Em março, a VISÃO publicou um artigo da Time no qual era alvitrada a hipótese de o desenvolvimento da IA chegar a um equilíbrio de forças tal que leve as grandes potências a não a usarem para fins mais devastadores, com receio de contra-ataques de igual proporção, à imagem do que aconteceu com as armas nucleares durante a Guerra Fria. É realista pensar no mesmo tipo de lógica para a IA?
As armas nucleares, nesta nova era, estão a começar a ter um papel ofensivo. No caso da Rússia, é muito claro e julgo que Israel também seria menos aventuroso se não tivesse esse recurso. Em relação à IA, é ainda mais difícil seguir a lógica nuclear da Guerra Fria, porque será tudo muito mais rápido e os dois lados terão pouca capacidade de saber o que existe do outro lado. Haverá um enorme incentivo para ser o primeiro a atacar, mas do livro sai uma mensagem otimista, porque a construção de mundos pode ser uma forma mais eficaz de poder. E quem desejar ter um poder máximo pode obtê-lo através da construção e não da destruição. Foi essa a lição do império americano no último século, que ainda dura e está muito absorvida pela China.
Sendo essa uma visão otimista, chegará o dia em que as superpotências defenderão a não proliferação da IA, como o fizeram em relação ao nuclear?

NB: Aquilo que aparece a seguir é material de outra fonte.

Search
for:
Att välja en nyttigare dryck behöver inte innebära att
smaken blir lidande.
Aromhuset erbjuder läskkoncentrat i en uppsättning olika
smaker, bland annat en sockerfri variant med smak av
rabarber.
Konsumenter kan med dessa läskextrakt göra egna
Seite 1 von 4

Julgo que é impossível. Com o DeepSeek já vimos que a China decidiu libertar um modelo de acesso livre, portanto, essas capacidades estão agora no mundo inteiro. Vai ser muito mais difícil de conter. Mas acredito que não devemos estar demasiado pessimistas, porque a promessa da IA também é extraordinária. Pode ser que o resto do mundo encontre finalmente uma receita para o desenvolvimento. Pode ser que tenhamos aqui a solução para muitos dos nossos problemas sociais. Veremos. As consequências para o emprego poderão ser dramáticas, mas também haverá, provavelmente, um grande impacto no crescimento económico. Em 2026, a IA já estará um pouco por todo o lado.

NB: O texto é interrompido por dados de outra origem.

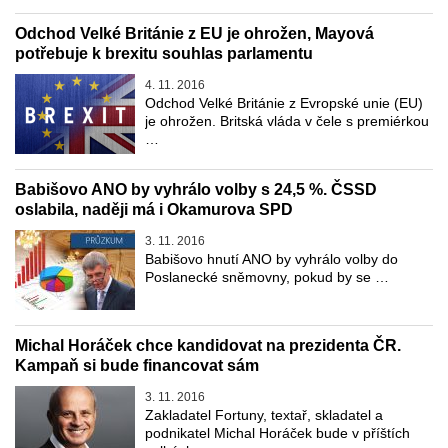
Odchod Velké Británie z EU je ohrožen, Mayová
potřebuje k brexitu souhlas parlamentu
4. 11. 2016
Odchod Velké Británie z Evropské unie (EU)
je ohrožen. Britská vláda v čele s premiérkou
…
Babišovo ANO by vyhrálo volby s 24,5 %. ČSSD
oslabila, naději má i Okamurova SPD
3. 11. 2016
Babišovo hnutí ANO by vyhrálo volby do
Poslanecké sněmovny, pokud by se …
Michal Horáček chce kandidovat na prezidenta ČR.
Kampaň si bude financovat sám
3. 11. 2016
Zakladatel Fortuny, textař, skladatel a
podnikatel Michal Horáček bude v příštích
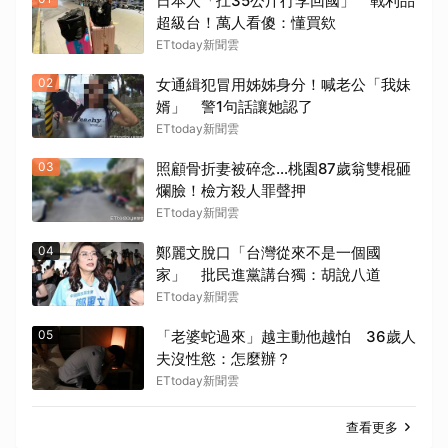
日本人「扛35公斤行李回國」 戰利品
超級台！萬人看傻：懂買欸
ETtoday新聞雲
02
女通緝犯冒用姊姊身分！喊老公「我妹
婿」 警1句話讓她認了
ETtoday新聞雲
03
照顧骨折妻被碎念…桃園87歲翁雙棍砸
爛臉！檢方殺人罪聲押
ETtoday新聞雲
04
鄭麗文脫口「台灣從來不是一個國
家」 批民進黨講台獨：胡說八道
ETtoday新聞雲
05
「老婆蛇過來」越主動他越怕 36歲人
夫沒性慾：怎麼辦？
ETtoday新聞雲
查看更多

A capacidade de influenciar campanhas eleitorais, e não só, será gigante.
Sem dúvida. A internet já revolucionou a publicidade, mas a IA vai ser capaz de dirigi-la de um modo absolutamente irresistível. Mais perigosa ainda vai ser a possibilidade de manipular os eleitores de um modo que eles nem sequer se apercebem. Também já temos muitas crianças que usam o chatbot como o seu melhor amigo para pedir conselhos e isso é algo para o qual não estamos preparados enquanto sociedade. Quem controlar estes sistemas, terá uma capacidade para influenciar as mentes de um modo absolutamente profundo e invisível que a Humanidade nunca conheceu.
Mais algum alerta?
Um conselho que seria útil para as novas gerações, talvez como forma de tentar resistir um pouco a isto, é adotarem normas mais exigentes de privacidade. Temos de manter um certo secretismo. Se a informação sobre a nossa psicologia estiver disponível online, estamos extremamente vulneráveis a manipulações de vários tipos. Por isso, para quem estiver a começar a criar o seu trilho digital, não seria má ideia criar várias personalidades online para manter uma reserva da personalidade mais profunda e assim ela não ser exposta a todos estes instrumentos. Quem tinha razão era Fernando Pessoa, que quando se referia aos seus heterónimos falava em simulação, ou seja, Pessoa já vivia no metaverso bem antes de nós o termos inventado.